**Description of the task:**
Because the lines must stay identical, write out the data without changing anything.

*** Data ***

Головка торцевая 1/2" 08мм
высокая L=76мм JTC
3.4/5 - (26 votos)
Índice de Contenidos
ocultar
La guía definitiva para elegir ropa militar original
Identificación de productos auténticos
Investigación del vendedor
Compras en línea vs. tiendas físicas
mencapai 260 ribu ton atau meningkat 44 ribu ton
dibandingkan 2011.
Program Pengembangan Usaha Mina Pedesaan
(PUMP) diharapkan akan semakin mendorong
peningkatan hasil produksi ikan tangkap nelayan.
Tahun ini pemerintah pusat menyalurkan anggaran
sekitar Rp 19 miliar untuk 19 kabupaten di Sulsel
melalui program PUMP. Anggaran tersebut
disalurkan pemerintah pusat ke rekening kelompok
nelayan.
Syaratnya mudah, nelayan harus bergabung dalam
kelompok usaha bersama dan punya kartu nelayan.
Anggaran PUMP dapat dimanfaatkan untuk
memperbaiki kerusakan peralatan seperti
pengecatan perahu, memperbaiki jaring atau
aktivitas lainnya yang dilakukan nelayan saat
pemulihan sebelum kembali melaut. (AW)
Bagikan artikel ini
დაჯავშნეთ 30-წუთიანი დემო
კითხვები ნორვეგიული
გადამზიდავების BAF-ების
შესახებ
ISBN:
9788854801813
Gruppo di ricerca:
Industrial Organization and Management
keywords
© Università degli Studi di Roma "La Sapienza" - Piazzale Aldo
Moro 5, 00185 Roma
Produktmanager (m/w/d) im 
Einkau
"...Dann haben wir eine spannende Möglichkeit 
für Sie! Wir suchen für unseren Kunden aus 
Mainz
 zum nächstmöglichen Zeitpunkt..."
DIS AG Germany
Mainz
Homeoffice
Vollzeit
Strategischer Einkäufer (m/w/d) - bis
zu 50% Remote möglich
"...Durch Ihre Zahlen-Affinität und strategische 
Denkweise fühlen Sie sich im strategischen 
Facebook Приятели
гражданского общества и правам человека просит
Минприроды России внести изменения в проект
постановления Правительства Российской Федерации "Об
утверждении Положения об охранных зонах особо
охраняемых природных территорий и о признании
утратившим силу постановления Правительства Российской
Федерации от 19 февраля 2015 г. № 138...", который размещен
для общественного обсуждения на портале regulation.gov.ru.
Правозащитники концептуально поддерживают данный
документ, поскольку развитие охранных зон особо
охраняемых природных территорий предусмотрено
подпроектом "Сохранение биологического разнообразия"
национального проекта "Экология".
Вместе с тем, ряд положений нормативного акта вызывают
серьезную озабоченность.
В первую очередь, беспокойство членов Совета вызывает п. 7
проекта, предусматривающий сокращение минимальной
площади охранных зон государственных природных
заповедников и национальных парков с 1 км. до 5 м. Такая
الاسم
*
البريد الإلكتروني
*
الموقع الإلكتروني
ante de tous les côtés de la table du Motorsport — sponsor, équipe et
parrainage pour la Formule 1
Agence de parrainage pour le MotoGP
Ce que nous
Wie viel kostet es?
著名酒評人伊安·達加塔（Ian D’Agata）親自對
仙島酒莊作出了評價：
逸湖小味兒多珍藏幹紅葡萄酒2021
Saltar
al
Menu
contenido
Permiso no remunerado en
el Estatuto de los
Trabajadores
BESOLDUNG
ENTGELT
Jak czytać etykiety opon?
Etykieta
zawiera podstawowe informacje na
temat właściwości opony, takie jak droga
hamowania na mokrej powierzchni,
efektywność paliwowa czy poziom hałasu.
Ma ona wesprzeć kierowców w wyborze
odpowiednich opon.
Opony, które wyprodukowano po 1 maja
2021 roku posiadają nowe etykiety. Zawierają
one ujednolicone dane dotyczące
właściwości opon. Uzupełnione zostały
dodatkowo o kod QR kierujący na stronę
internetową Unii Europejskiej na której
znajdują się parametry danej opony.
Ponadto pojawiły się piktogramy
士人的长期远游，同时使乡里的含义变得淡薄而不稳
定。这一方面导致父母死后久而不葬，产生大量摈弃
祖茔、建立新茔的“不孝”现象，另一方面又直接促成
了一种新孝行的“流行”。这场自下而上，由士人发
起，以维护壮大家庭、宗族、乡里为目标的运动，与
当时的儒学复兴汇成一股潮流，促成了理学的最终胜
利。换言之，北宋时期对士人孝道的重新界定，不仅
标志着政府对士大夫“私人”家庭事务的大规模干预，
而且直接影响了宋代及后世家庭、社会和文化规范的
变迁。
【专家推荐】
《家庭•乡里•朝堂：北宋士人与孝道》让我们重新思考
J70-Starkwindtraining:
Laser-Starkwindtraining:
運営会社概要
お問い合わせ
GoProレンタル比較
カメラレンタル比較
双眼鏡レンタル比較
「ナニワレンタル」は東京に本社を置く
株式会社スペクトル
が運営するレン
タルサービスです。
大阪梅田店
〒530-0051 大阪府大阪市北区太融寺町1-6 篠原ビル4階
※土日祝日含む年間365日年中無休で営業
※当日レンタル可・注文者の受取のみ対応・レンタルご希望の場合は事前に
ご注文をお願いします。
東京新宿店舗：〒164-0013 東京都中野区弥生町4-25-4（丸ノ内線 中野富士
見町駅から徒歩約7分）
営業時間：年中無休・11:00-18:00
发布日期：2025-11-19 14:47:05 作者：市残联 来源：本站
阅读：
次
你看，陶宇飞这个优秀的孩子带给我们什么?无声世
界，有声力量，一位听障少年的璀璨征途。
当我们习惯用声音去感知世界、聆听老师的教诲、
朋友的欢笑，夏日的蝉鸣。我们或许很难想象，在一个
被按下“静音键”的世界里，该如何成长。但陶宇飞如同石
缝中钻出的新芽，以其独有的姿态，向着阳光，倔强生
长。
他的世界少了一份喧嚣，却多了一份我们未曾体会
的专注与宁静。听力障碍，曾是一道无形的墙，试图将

***

**Solution for this task:**
Головка торцевая 1/2" 08мм
высокая L=76мм JTC
3.4/5 - (26 votos)
Índice de Contenidos
ocultar
La guía definitiva para elegir ropa militar original
Identificación de productos auténticos
Investigación del vendedor
Compras en línea vs. tiendas físicas
mencapai 260 ribu ton atau meningkat 44 ribu ton
dibandingkan 2011.
Program Pengembangan Usaha Mina Pedesaan
(PUMP) diharapkan akan semakin mendorong
peningkatan hasil produksi ikan tangkap nelayan.
Tahun ini pemerintah pusat menyalurkan anggaran
sekitar Rp 19 miliar untuk 19 kabupaten di Sulsel
melalui program PUMP. Anggaran tersebut
disalurkan pemerintah pusat ke rekening kelompok
nelayan.
Syaratnya mudah, nelayan harus bergabung dalam
kelompok usaha bersama dan punya kartu nelayan.
Anggaran PUMP dapat dimanfaatkan untuk
memperbaiki kerusakan peralatan seperti
pengecatan perahu, memperbaiki jaring atau
aktivitas lainnya yang dilakukan nelayan saat
pemulihan sebelum kembali melaut. (AW)
Bagikan artikel ini
დაჯავშნეთ 30-წუთიანი დემო
კითხვები ნორვეგიული
გადამზიდავების BAF-ების
შესახებ
ISBN:
9788854801813
Gruppo di ricerca:
Industrial Organization and Management
keywords
© Università degli Studi di Roma "La Sapienza" - Piazzale Aldo
Moro 5, 00185 Roma
Produktmanager (m/w/d) im 
Einkau
"...Dann haben wir eine spannende Möglichkeit 
für Sie! Wir suchen für unseren Kunden aus 
Mainz
 zum nächstmöglichen Zeitpunkt..."
DIS AG Germany
Mainz
Homeoffice
Vollzeit
Strategischer Einkäufer (m/w/d) - bis
zu 50% Remote möglich
"...Durch Ihre Zahlen-Affinität und strategische 
Denkweise fühlen Sie sich im strategischen 
Facebook Приятели
гражданского общества и правам человека просит
Минприроды России внести изменения в проект
постановления Правительства Российской Федерации "Об
утверждении Положения об охранных зонах особо
охраняемых природных территорий и о признании
утратившим силу постановления Правительства Российской
Федерации от 19 февраля 2015 г. № 138...", который размещен
для общественного обсуждения на портале regulation.gov.ru.
Правозащитники концептуально поддерживают данный
документ, поскольку развитие охранных зон особо
охраняемых природных территорий предусмотрено
подпроектом "Сохранение биологического разнообразия"
национального проекта "Экология".
Вместе с тем, ряд положений нормативного акта вызывают
серьезную озабоченность.
В первую очередь, беспокойство членов Совета вызывает п. 7
проекта, предусматривающий сокращение минимальной
площади охранных зон государственных природных
заповедников и национальных парков с 1 км. до 5 м. Такая
الاسم
*
البريد الإلكتروني
*
الموقع الإلكتروني
ante de tous les côtés de la table du Motorsport — sponsor, équipe et
parrainage pour la Formule 1
Agence de parrainage pour le MotoGP
Ce que nous
Wie viel kostet es?
著名酒評人伊安·達加塔（Ian D’Agata）親自對
仙島酒莊作出了評價：
逸湖小味兒多珍藏幹紅葡萄酒2021
Saltar
al
Menu
contenido
Permiso no remunerado en
el Estatuto de los
Trabajadores
BESOLDUNG
ENTGELT
Jak czytać etykiety opon?
Etykieta
zawiera podstawowe informacje na
temat właściwości opony, takie jak droga
hamowania na mokrej powierzchni,
efektywność paliwowa czy poziom hałasu.
Ma ona wesprzeć kierowców w wyborze
odpowiednich opon.
Opony, które wyprodukowano po 1 maja
2021 roku posiadają nowe etykiety. Zawierają
one ujednolicone dane dotyczące
właściwości opon. Uzupełnione zostały
dodatkowo o kod QR kierujący na stronę
internetową Unii Europejskiej na której
znajdują się parametry danej opony.
Ponadto pojawiły się piktogramy
士人的长期远游，同时使乡里的含义变得淡薄而不稳
定。这一方面导致父母死后久而不葬，产生大量摈弃
祖茔、建立新茔的“不孝”现象，另一方面又直接促成
了一种新孝行的“流行”。这场自下而上，由士人发
起，以维护壮大家庭、宗族、乡里为目标的运动，与
当时的儒学复兴汇成一股潮流，促成了理学的最终胜
利。换言之，北宋时期对士人孝道的重新界定，不仅
标志着政府对士大夫“私人”家庭事务的大规模干预，
而且直接影响了宋代及后世家庭、社会和文化规范的
变迁。
【专家推荐】
《家庭•乡里•朝堂：北宋士人与孝道》让我们重新思考
J70-Starkwindtraining:
Laser-Starkwindtraining:
運営会社概要
お問い合わせ
GoProレンタル比較
カメラレンタル比較
双眼鏡レンタル比較
「ナニワレンタル」は東京に本社を置く
株式会社スペクトル
が運営するレン
タルサービスです。
大阪梅田店
〒530-0051 大阪府大阪市北区太融寺町1-6 篠原ビル4階
※土日祝日含む年間365日年中無休で営業
※当日レンタル可・注文者の受取のみ対応・レンタルご希望の場合は事前に
ご注文をお願いします。
東京新宿店舗：〒164-0013 東京都中野区弥生町4-25-4（丸ノ内線 中野富士
見町駅から徒歩約7分）
営業時間：年中無休・11:00-18:00
发布日期：2025-11-19 14:47:05 作者：市残联 来源：本站
阅读：
次
你看，陶宇飞这个优秀的孩子带给我们什么?无声世
界，有声力量，一位听障少年的璀璨征途。
当我们习惯用声音去感知世界、聆听老师的教诲、
朋友的欢笑，夏日的蝉鸣。我们或许很难想象，在一个
被按下“静音键”的世界里，该如何成长。但陶宇飞如同石
缝中钻出的新芽，以其独有的姿态，向着阳光，倔强生
长。
他的世界少了一份喧嚣，却多了一份我们未曾体会
的专注与宁静。听力障碍，曾是一道无形的墙，试图将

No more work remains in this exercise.